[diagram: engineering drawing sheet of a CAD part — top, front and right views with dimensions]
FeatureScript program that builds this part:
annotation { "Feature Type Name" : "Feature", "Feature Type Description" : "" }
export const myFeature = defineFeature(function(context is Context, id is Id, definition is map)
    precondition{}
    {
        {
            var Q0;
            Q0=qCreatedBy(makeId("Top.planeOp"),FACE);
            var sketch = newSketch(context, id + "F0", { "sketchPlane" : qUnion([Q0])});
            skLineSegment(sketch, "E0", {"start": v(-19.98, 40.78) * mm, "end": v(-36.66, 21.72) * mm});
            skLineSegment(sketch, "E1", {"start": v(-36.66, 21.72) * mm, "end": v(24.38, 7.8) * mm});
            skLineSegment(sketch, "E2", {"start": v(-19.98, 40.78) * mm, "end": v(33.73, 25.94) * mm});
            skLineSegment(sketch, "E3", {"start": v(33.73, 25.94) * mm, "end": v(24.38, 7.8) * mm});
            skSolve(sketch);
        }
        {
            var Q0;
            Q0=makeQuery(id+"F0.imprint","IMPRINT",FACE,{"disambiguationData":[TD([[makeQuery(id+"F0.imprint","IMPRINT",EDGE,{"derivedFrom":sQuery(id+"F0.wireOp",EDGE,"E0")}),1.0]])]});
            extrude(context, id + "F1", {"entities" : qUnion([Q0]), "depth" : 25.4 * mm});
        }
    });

- _WORK TO COMPLETE_
From the rows above, keep only the lines containing the string "skLineSegment" and copy them out. Matching is case-sensitive.

- _FINAL RESULT_
            skLineSegment(sketch, "E0", {"start": v(-19.98, 40.78) * mm, "end": v(-36.66, 21.72) * mm});
            skLineSegment(sketch, "E1", {"start": v(-36.66, 21.72) * mm, "end": v(24.38, 7.8) * mm});
            skLineSegment(sketch, "E2", {"start": v(-19.98, 40.78) * mm, "end": v(33.73, 25.94) * mm});
            skLineSegment(sketch, "E3", {"start": v(33.73, 25.94) * mm, "end": v(24.38, 7.8) * mm});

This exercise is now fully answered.